Une histoire sensible, rock and roll et résolument culinaire.
Au fil des pages de Pleurer au supermarché (« Crying in H Mart ») traduit par Laura Bourgeois, et paru chez Christian Bourgois, sentir les délicates odeurs des plats coréens aussi puissamment que ressentir le lien unissant Michelle à sa mère, Chongmi.
C’est un parcours de vie que l’auteure arrive à nous rendre tout à la fois olfactif et visuel. Il se passe vraiment quelque chose de délicieux le long de ces pages, une transmission discrète sans rentrer dans le trop intime, une relation complexe à la mère sans trop en faire et cette atmosphère à la générosité culinaire semblant sans limite.
Dans Pleurer au supermarché, Michelle Zauner décortique sa filiation américano-coréenne, un feuilletage délicat composé de relations complexes à la génitrice, d’une adolescence rebelle, de l’amour profond lié à une grand-mère, d’un début chaotique de carrière musicale, du rapport lointain au père, de cette culture de l’entre-deux, jusqu’à la déflagration, le diagnostic d’un cancer agressif pour sa mère nourricière. Une alma mater dans toute sa puissance, cordon ombilical nourricier, lien par-delà tous les tourments, les questionnements et les rebellions.
L’amour entre ces deux là passent par une profusion de plats, de spécialités coréennes toutes plus alléchantes les unes que les autres. Leur fusion passe dans ces moments uniques, cet échange charnel et olfactif, de femmes en femmes, un héritage au-delà des mots et de leurs frontières.
Elle, la mère immigrée mais toujours émigrée, intransigeante et éperdue d’amour pour sa fille unique. Elle, la fille en ébullition, tiraillée entre deux cultures, marquée par sa différence ici ou là-bas. Et toi, au fil des pages, tu comprends et l’une et l’autre, attaché-e à l’humeur intime et virevoltante de ce roman peu commun. Tu y humes l’odeur des nouilles sautées, du bouillon d’os de bœuf, du kimchi, des gimbap… « Dis-moi ce que tu manges, je te dirais qui tu es. »

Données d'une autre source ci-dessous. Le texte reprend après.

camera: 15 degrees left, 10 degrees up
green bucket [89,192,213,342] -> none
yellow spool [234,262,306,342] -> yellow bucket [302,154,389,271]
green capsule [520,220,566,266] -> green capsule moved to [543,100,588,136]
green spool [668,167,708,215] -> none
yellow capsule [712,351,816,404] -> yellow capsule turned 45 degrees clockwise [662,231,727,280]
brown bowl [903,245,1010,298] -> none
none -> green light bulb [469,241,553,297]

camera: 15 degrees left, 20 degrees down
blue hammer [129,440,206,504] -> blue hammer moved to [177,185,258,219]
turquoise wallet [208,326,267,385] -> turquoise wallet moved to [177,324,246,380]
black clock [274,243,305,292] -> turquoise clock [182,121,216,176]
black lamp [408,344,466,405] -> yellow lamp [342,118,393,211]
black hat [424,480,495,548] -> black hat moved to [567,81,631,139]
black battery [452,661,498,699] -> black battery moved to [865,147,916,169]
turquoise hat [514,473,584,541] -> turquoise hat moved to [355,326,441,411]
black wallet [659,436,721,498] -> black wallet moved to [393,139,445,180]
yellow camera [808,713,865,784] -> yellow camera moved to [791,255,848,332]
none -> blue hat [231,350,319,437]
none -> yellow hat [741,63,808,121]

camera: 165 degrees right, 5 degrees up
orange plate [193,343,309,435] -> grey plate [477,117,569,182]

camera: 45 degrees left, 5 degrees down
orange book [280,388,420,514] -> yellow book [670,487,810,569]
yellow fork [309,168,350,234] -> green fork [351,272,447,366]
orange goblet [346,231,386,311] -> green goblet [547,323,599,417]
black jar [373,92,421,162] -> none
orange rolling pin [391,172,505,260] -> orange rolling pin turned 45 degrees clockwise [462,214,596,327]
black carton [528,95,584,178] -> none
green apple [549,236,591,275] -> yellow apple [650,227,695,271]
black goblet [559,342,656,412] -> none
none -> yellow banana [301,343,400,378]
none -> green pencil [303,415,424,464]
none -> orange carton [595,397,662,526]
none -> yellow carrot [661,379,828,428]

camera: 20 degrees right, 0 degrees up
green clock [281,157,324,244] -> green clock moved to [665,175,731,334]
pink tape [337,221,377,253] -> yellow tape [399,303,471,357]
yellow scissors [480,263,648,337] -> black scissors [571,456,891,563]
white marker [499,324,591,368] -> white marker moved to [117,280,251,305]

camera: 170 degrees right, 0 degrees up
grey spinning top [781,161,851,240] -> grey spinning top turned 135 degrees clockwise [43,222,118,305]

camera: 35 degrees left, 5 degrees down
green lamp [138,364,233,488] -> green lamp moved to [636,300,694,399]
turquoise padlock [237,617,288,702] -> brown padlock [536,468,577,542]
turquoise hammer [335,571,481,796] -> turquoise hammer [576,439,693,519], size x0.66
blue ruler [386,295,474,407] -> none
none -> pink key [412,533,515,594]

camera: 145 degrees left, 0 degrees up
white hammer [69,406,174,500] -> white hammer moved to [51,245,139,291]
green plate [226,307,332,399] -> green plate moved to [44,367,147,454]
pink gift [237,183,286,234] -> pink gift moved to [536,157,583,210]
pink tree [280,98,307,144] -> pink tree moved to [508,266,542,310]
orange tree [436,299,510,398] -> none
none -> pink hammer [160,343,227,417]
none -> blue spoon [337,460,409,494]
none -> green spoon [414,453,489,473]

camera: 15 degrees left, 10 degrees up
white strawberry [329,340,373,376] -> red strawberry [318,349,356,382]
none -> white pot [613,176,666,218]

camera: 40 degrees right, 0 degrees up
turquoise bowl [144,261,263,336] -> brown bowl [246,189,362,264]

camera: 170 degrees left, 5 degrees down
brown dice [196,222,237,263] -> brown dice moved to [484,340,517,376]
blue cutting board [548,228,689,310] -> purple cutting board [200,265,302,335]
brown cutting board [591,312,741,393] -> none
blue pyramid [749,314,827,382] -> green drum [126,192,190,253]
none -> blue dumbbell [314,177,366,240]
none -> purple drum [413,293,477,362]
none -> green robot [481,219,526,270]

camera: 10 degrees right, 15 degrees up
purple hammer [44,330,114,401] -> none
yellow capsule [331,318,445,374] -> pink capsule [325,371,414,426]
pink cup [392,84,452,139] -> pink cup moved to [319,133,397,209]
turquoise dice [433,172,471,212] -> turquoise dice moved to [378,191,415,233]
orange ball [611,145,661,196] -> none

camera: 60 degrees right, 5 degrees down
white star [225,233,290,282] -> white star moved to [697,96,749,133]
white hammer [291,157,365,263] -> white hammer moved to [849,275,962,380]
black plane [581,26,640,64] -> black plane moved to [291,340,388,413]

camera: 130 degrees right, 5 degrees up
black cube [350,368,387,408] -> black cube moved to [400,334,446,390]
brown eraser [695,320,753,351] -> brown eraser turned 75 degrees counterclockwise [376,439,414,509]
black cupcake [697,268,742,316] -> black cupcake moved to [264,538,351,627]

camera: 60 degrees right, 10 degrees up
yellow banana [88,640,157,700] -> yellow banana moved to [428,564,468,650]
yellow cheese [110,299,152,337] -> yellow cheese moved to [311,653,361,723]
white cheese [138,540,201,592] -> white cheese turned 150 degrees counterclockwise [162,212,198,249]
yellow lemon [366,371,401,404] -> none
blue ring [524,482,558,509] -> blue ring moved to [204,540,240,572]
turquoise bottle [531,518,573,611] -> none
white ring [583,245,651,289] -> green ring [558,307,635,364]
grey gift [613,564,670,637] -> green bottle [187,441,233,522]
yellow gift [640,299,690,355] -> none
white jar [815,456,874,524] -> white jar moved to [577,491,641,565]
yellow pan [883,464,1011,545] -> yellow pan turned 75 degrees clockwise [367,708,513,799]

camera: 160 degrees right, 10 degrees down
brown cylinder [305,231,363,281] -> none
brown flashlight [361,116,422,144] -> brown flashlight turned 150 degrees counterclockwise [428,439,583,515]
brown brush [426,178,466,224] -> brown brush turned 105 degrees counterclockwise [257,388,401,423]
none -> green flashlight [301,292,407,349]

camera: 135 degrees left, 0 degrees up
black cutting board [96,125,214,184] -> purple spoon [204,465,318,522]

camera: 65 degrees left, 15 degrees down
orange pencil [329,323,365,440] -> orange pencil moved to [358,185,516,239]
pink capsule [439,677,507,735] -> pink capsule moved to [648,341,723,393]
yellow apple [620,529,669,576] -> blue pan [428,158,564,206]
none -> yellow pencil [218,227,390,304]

Pleurer au supermarché est d’une sincérité émouvante, chatoyante, un roman de vie mélangeant habilement déracinement, héritage gastronomique, filiation, silences et secrets, perdition et amour fou.
Un attachement au cœur.
« (…)Mon ambition était de révéler quelque chose de spécial à son sujet, que j’étais la seule à savoir sur elle. Qu’elle était plus qu’une mère au foyer, qu’une mère. Qu’elle avait sa propre personnalité spectaculaire. Peut-être que je dévalorisais de mon regard moralisateur les deux rôles dont elle était finalement la plus fière, incapable d’accepter que le même degré d’épanouissement puisse couronner celles qui se consacrent à l’éducation et à l’amour plutôt que celles qui cherchent à gagner de l’argent et à créer. Son art était l’amour qui lui survit chez ceux qu’elle aimait, une contribution au monde tout aussi monumentale qu’une chanson, ou un livre. (…) »
Traduit de l’anglais (États-Unis) par Laura Bourgeois.
Fanny.
Pleurer au supermarché, Michelle Zauner, Bourgois, 320 p. , 22€.